Reproduce the lines word for word, beginning at the line that contains "GitHub Incident (2018-10-21)" and stopping after the line that contains "- Monitoring: split-brain".
[Start of section]
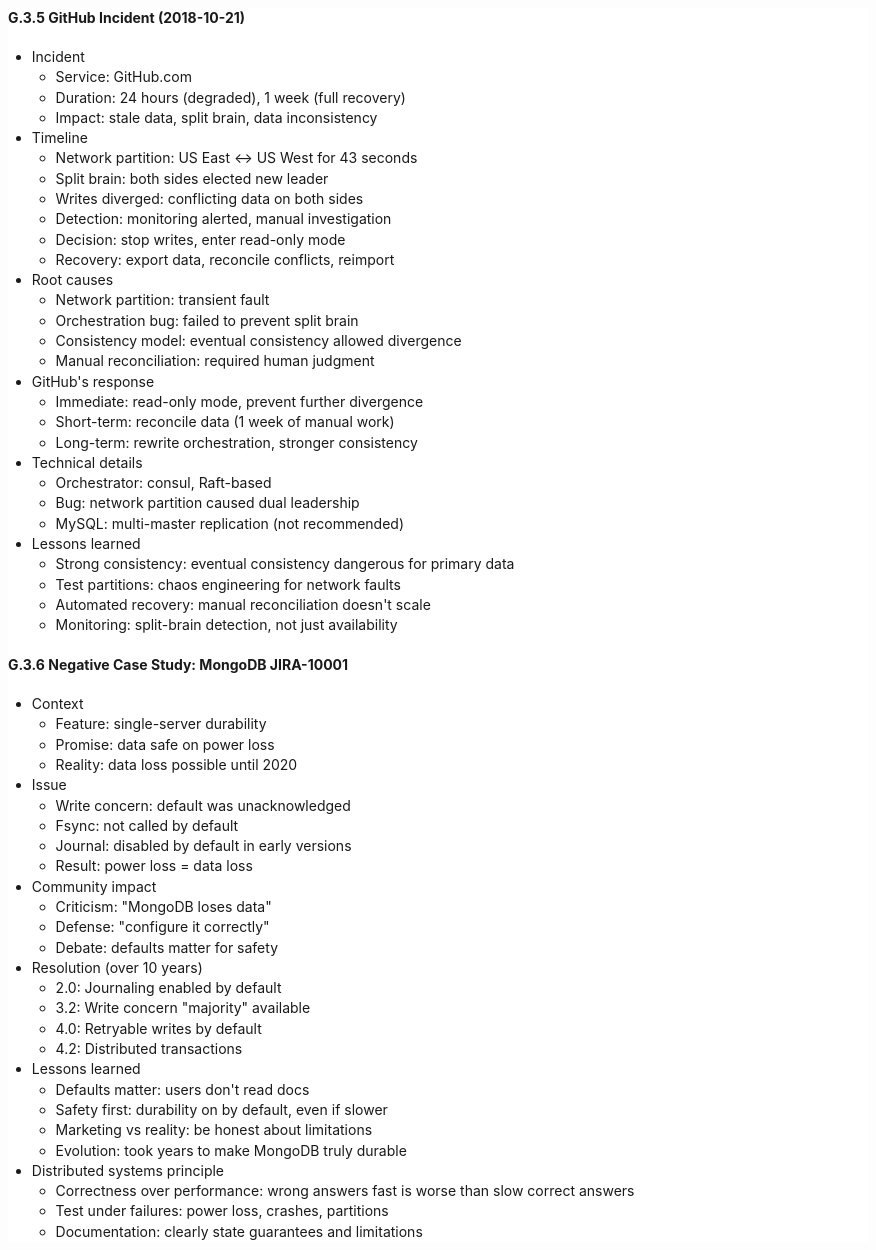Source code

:#### G.3.5 GitHub Incident (2018-10-21)
* Incident
  - Service: GitHub.com
  - Duration: 24 hours (degraded), 1 week (full recovery)
  - Impact: stale data, split brain, data inconsistency
* Timeline
  - Network partition: US East ↔ US West for 43 seconds
  - Split brain: both sides elected new leader
  - Writes diverged: conflicting data on both sides
  - Detection: monitoring alerted, manual investigation
  - Decision: stop writes, enter read-only mode
  - Recovery: export data, reconcile conflicts, reimport
* Root causes
  - Network partition: transient fault
  - Orchestration bug: failed to prevent split brain
  - Consistency model: eventual consistency allowed divergence
  - Manual reconciliation: required human judgment
* GitHub's response
  - Immediate: read-only mode, prevent further divergence
  - Short-term: reconcile data (1 week of manual work)
  - Long-term: rewrite orchestration, stronger consistency
* Technical details
  - Orchestrator: consul, Raft-based
  - Bug: network partition caused dual leadership
  - MySQL: multi-master replication (not recommended)
* Lessons learned
  - Strong consistency: eventual consistency dangerous for primary data
  - Test partitions: chaos engineering for network faults
  - Automated recovery: manual reconciliation doesn't scale
  - Monitoring: split-brain detection, not just availability

#### G.3.6 Negative Case Study: MongoDB JIRA-10001
* Context
  - Feature: single-server durability
  - Promise: data safe on power loss
  - Reality: data loss possible until 2020
* Issue
  - Write concern: default was unacknowledged
  - Fsync: not called by default
  - Journal: disabled by default in early versions
  - Result: power loss = data loss
* Community impact
  - Criticism: "MongoDB loses data"
  - Defense: "configure it correctly"
  - Debate: defaults matter for safety
* Resolution (over 10 years)
  - 2.0: Journaling enabled by default
  - 3.2: Write concern "majority" available
  - 4.0: Retryable writes by default
  - 4.2: Distributed transactions
* Lessons learned
  - Defaults matter: users don't read docs
  - Safety first: durability on by default, even if slower
  - Marketing vs reality: be honest about limitations
  - Evolution: took years to make MongoDB truly durable
* Distributed systems principle
  - Correctness over performance: wrong answers fast is worse than slow correct answers
  - Test under failures: power loss, crashes, partitions
  - Documentation: clearly state guarantees and limitations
[End of section]
__Your solution__.
:#### G.3.5 GitHub Incident (2018-10-21)
* Incident
  - Service: GitHub.com
  - Duration: 24 hours (degraded), 1 week (full recovery)
  - Impact: stale data, split brain, data inconsistency
* Timeline
  - Network partition: US East ↔ US West for 43 seconds
  - Split brain: both sides elected new leader
  - Writes diverged: conflicting data on both sides
  - Detection: monitoring alerted, manual investigation
  - Decision: stop writes, enter read-only mode
  - Recovery: export data, reconcile conflicts, reimport
* Root causes
  - Network partition: transient fault
  - Orchestration bug: failed to prevent split brain
  - Consistency model: eventual consistency allowed divergence
  - Manual reconciliation: required human judgment
* GitHub's response
  - Immediate: read-only mode, prevent further divergence
  - Short-term: reconcile data (1 week of manual work)
  - Long-term: rewrite orchestration, stronger consistency
* Technical details
  - Orchestrator: consul, Raft-based
  - Bug: network partition caused dual leadership
  - MySQL: multi-master replication (not recommended)
* Lessons learned
  - Strong consistency: eventual consistency dangerous for primary data
  - Test partitions: chaos engineering for network faults
  - Automated recovery: manual reconciliation doesn't scale
  - Monitoring: split-brain detection, not just availability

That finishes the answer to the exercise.